WORK TASK 1>
Answer these from the LIS tutorial:
(a) What is the time complexity of the classical DP in which dp[i] is the length of the LIS ending at index i?
(b) With what technique can the dp[len] definition be optimized to O(n·log(n))?
(c) What data structure does the tutorial say can be built, instead of a segment tree, to support prefix maximas along with updates?

PASSAGE SHOWN>
# LIS using Trie

Consider the famous problem of finding the length of the **Longest Increasing Subsequence** of an array.

You might be familiar with the classical DP approach :

$dp[i]$ is the length of the LIS ending at index $i$.

The time complexity of this DP is $O(n^2)$ and it’s not possible to optimize this DP. But there’s another creative DP definition :

$dp[len]$ is the smallest element at which an increasing subsequence of length $len$ ends.

The time complexity of this DP is also $O(n^2)$, however using some observations, you can optimize it to $O(n \cdot log(n))$ with **Binary Search**.

There’s yet another DP definition, and this is by far the easiest one. :

$dp[val]$ is the length of the LIS ending at value $val$.

This DP is also $O(n^2)$ but you can optimize it to $O(n \cdot log(n))$ using **Segment Tree**.

These are the only possible ways I could find on the internet to solve LIS. In this tutorial, I will share a unique and novel approach to find the length of the LIS using a **Trie**, that can be implemented in just 10-15 lines of code.

Let’s start with this DP definition:

$dp[val]$ is the length of the LIS ending at value $val$.

If you append an element $x$, you can refresh the DP value of $x$ via

$dp[x] := max(dp[s] : s < x)$

Hence, to optimize it, you need a data structure that can support prefix maximas while also supporting updates. You can definitely use a segment tree, but it’s possible to build such a data structure using a **Binary Trie**.

EXTRACTED RECORDS>
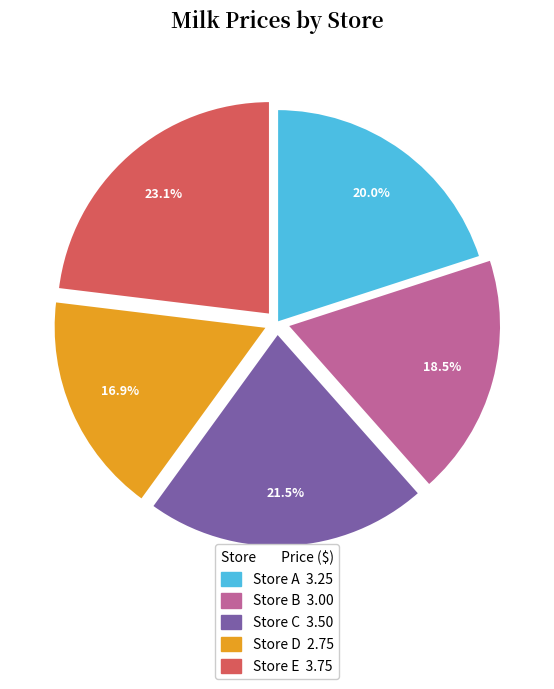

The Store D slice represents 17% of the pie. True or false?

True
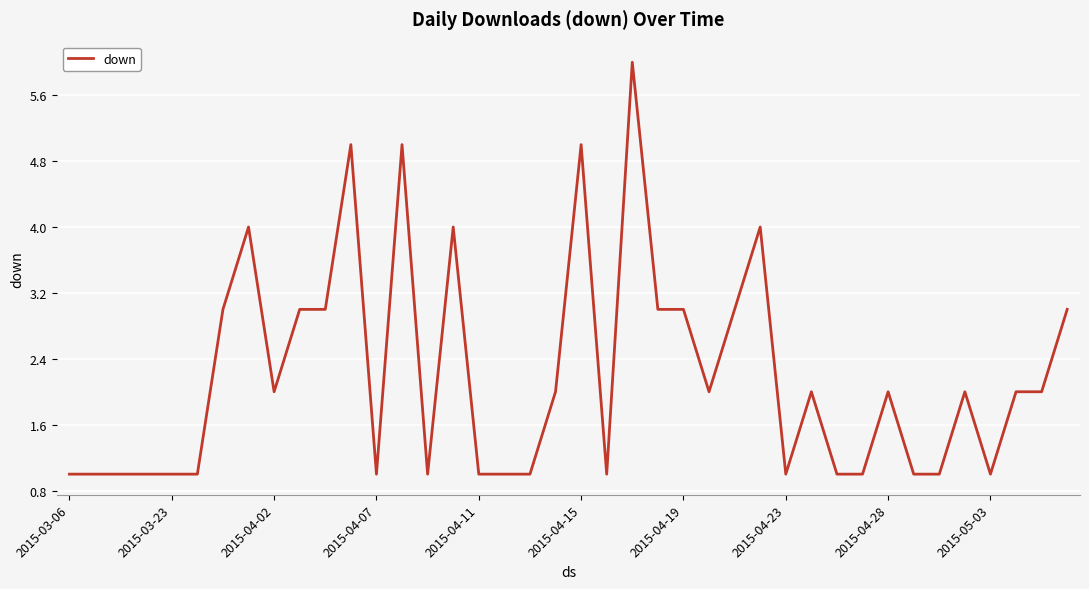

What is the maximum value shown in the chart?

6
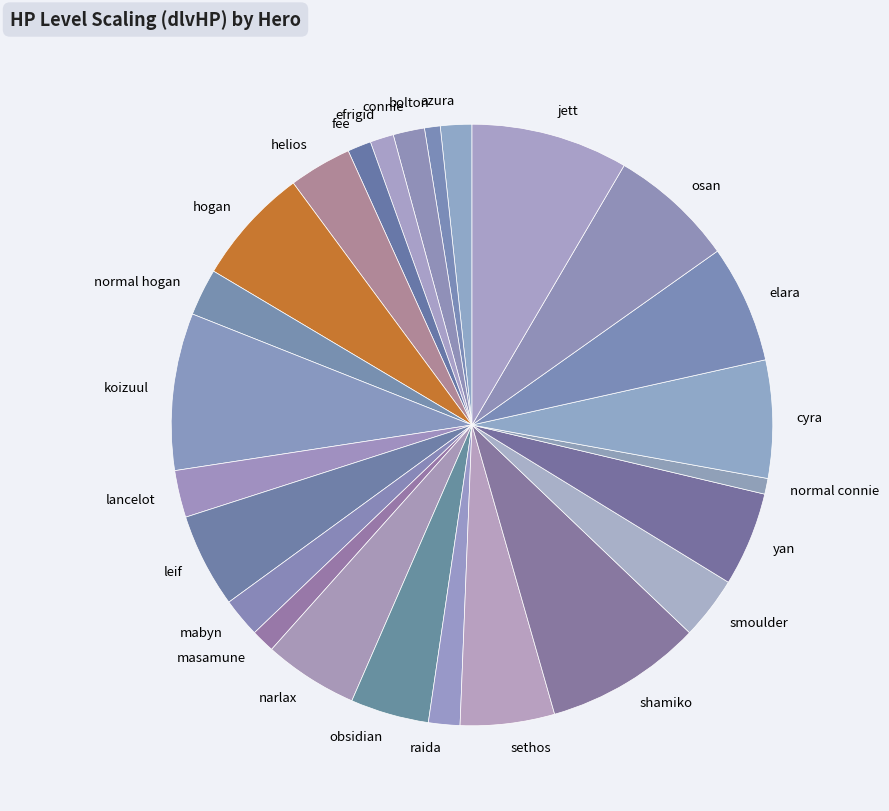

Does koizuul account for over 50% of the chart?

No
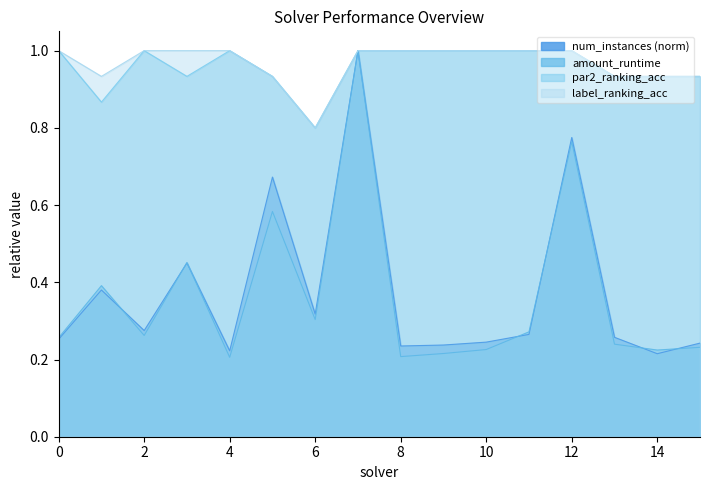

The num_instances series shows 0.1 at 14. True or false?

False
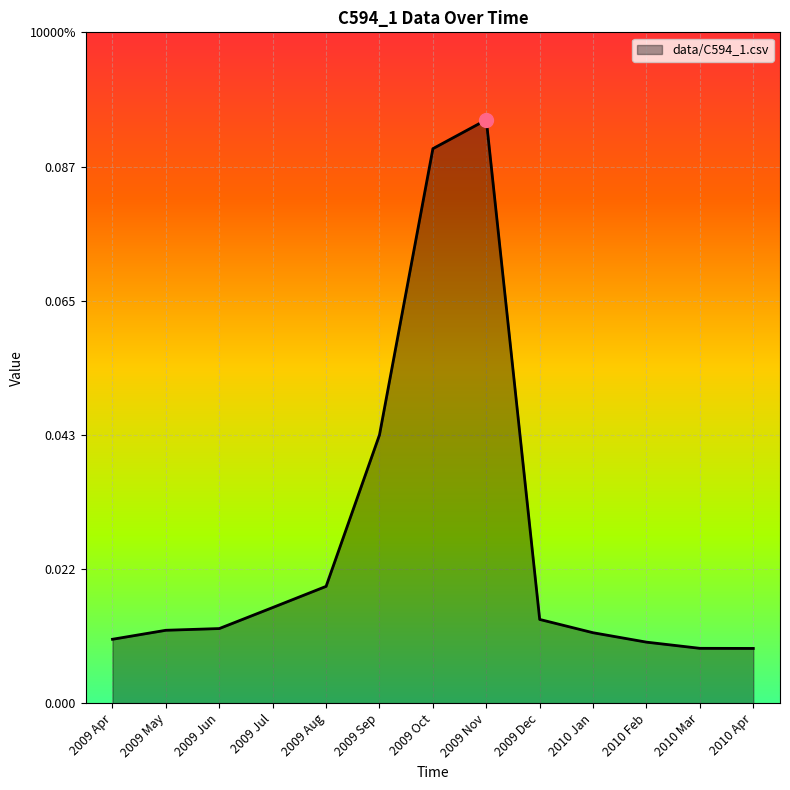

At which label is the value closest to 0?

2010 Apr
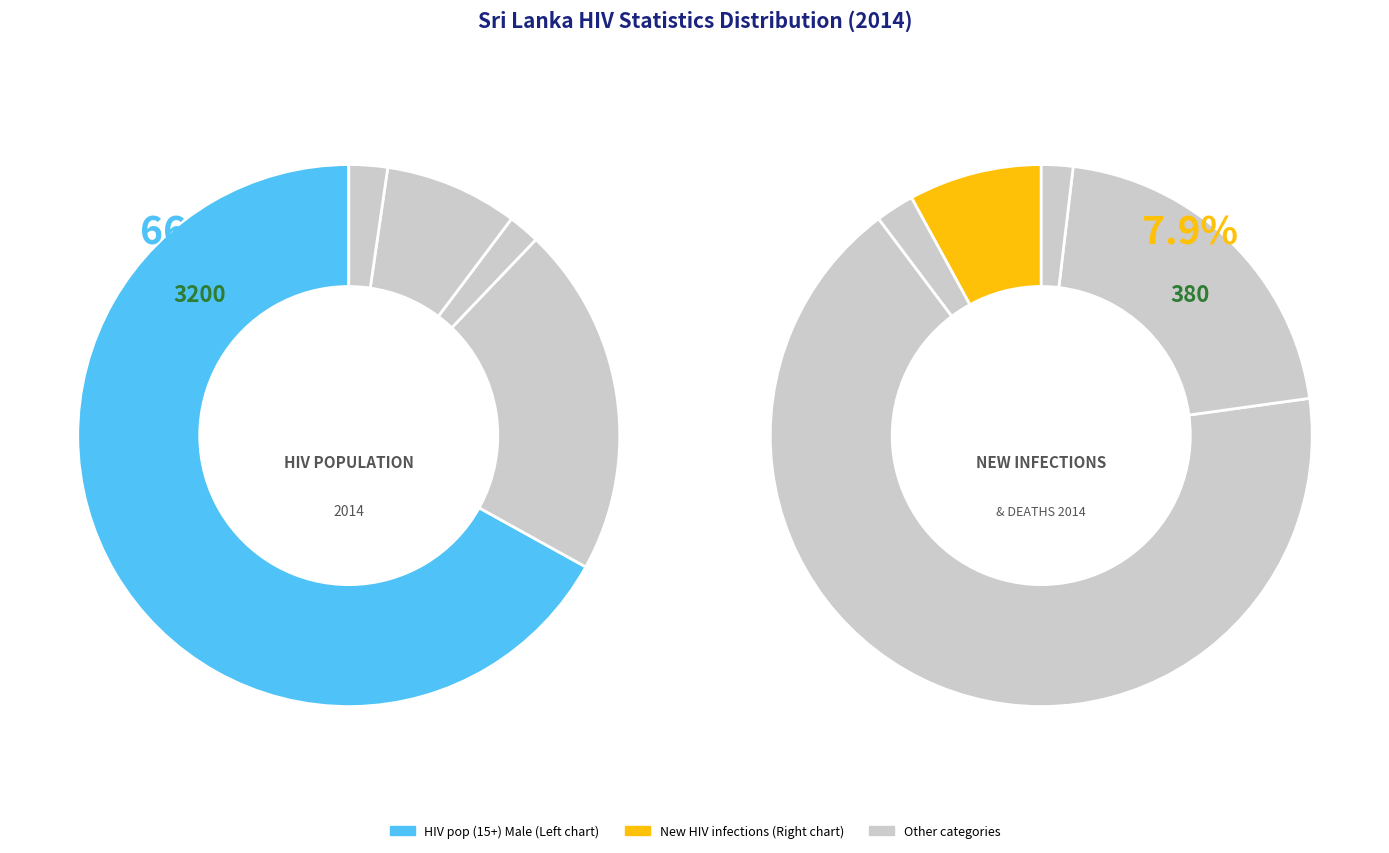

How many segments does this pie chart have?

5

WORK TASK 2> Reproduce all six records above word for word, leaving the pictures out of your reply.

ANSWER 1>
(a) O(n^2)
(b) Binary Search
(c) A Binary Trie

ANSWER 2>
The Store D slice represents 17% of the pie. True or false?

True

What is the maximum value shown in the chart?

6

Does koizuul account for over 50% of the chart?

No

The num_instances series shows 0.1 at 14. True or false?

False

At which label is the value closest to 0?

2010 Apr

How many segments does this pie chart have?

5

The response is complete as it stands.